On l’avait remarqué comme réalisateur virtuose à Cannes en 2015. Son premier long-métrage Ni le ciel ni la terre était alors sélectionné à la Semaine de la critique et nommé pour la Caméra d’or. Mais c’est bien en tant qu’artiste contemporain que Clément Cogitore a été couronné récemment du prix Marcel Duchamp 2018. Invité du Palais de Tokyo (en 2011, 2016 et 2018 !) comme des César où il a concouru dans la catégorie du meilleur premier film, le Français de 33 ans navigue avec aisance entre les eaux de l’art et du cinéma. Il est en effet l’un des rares artistes contemporains à avoir transformé l’essai sur grand écran, mobilisant pour Ni le ciel ni la terre un budget de 2,5 millions d’euros, un casting solide emmené par Jérémie Renier, un scénario haletant (des soldats français disparaissent mystérieusement la nuit dans une vallée afghane) et une mise en scène précise.

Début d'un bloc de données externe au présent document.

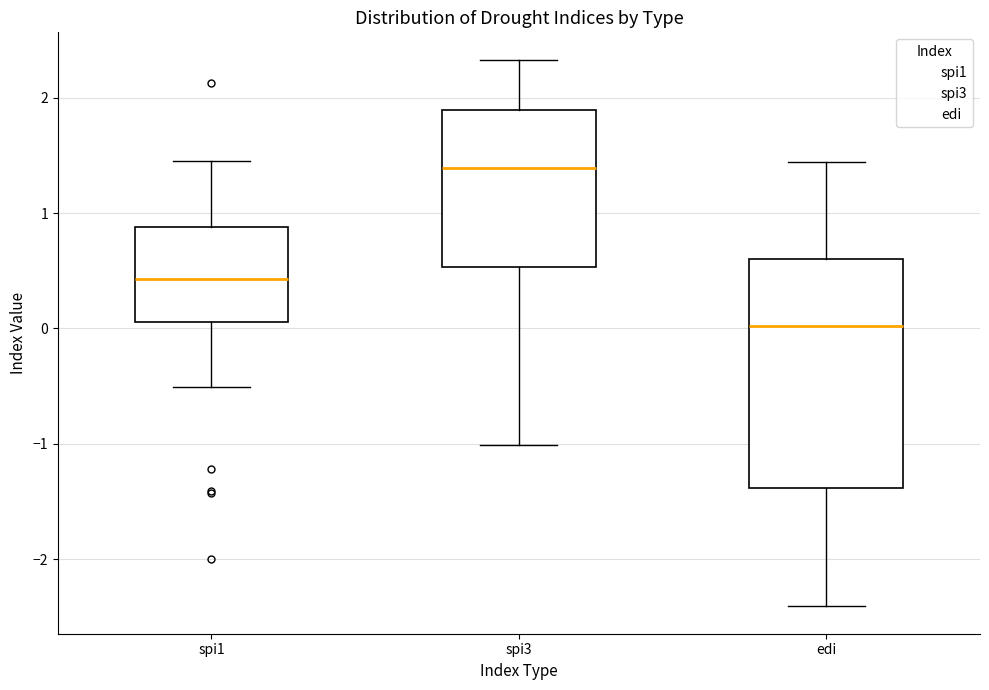

Where does the upper whisker of the box for spi3 end on the y-axis? The values are not printed on the chart, so give them approximately, as read against the axis.

2.3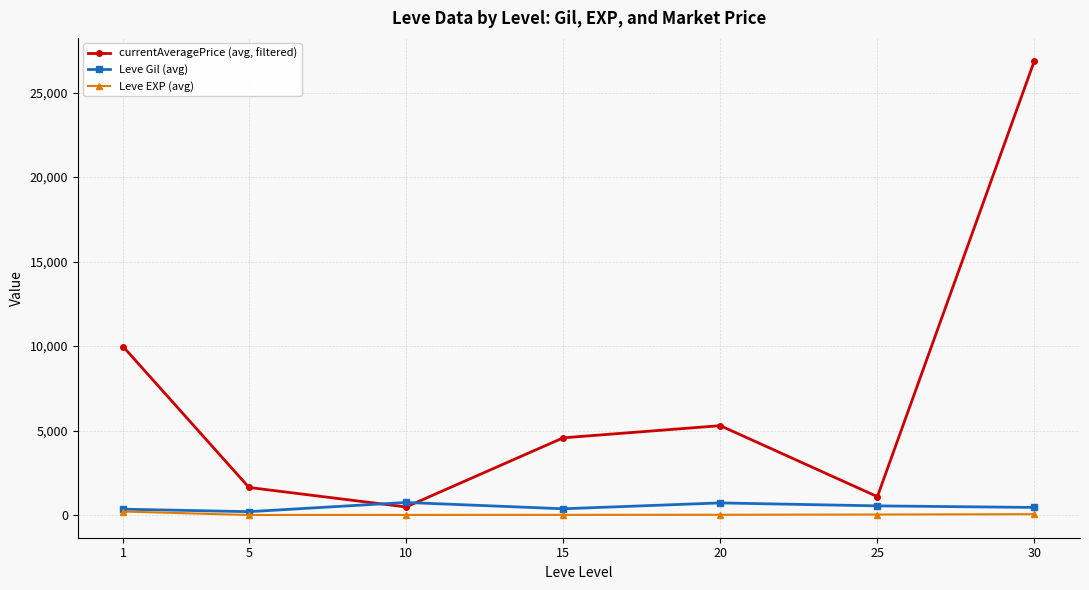

How many interior local peaks does the currentAveragePrice (avg, filtered) series have?

1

“On croit que c’est vrai parce qu’on l’a déjà vu dans un film. Nous assistons à une fascinante perversion du réel par la fiction.”
Mais qu’il s’agisse d’art ou de cinéma, les films de Clément Cogitore partagent un même aspect quasi documentaire. Que les images soient tournées, semblent trouvées ou issues d’archives, tout a l’air vrai. Dans son court-métrage Bielutine (2011), le Français filme ainsi deux collectionneurs de 80 ans dans un appartement moscovite en forme de tombeau aux merveilles. Entre des toiles d’araignée, un corbeau et un chat, on découvre les plus grands chefs-d’œuvre de l’histoire de l’art : Titien, Véronèse, le Greco, Léonard de Vinci… “Le film ne dit jamais ouvertement que ce sont des mythomanes, même si je sais, en tant que réalisateur, que 80 % de ce qui est dit à la caméra est faux. Au spectateur de s’interroger sur ce qui est vrai, ce qui est faux et sur ce qu’il accepte de croire.”
Le rapport du spectateur au vrai et à ce qu’il est prêt à croire semble être, d’ailleurs, une source intarissable de surprise pour l’artiste. “Lorsque j’ai fait relire le scénario de Ni le ciel ni la terre, se souvient Cogitore, des scènes de guerre ont paru totalement irréalistes aux lecteurs. Pourtant, elles étaient inspirées par des récits que des officiers de terrain m’avaient faits. J’ai alors compris quelque chose de très amusant. Le public croit à votre histoire non pas en fonction de sa proximité avec la réalité – celle de la guerre par exemple, mais en fonction des films qu’il a déjà vus sur le sujet et de l’idée qu’il s’est faite de la guerre au cinéma. On croit que c’est vrai parce qu’on l’a déjà vu dans un film. Nous assistons à une fascinante perversion du réel par la fiction.”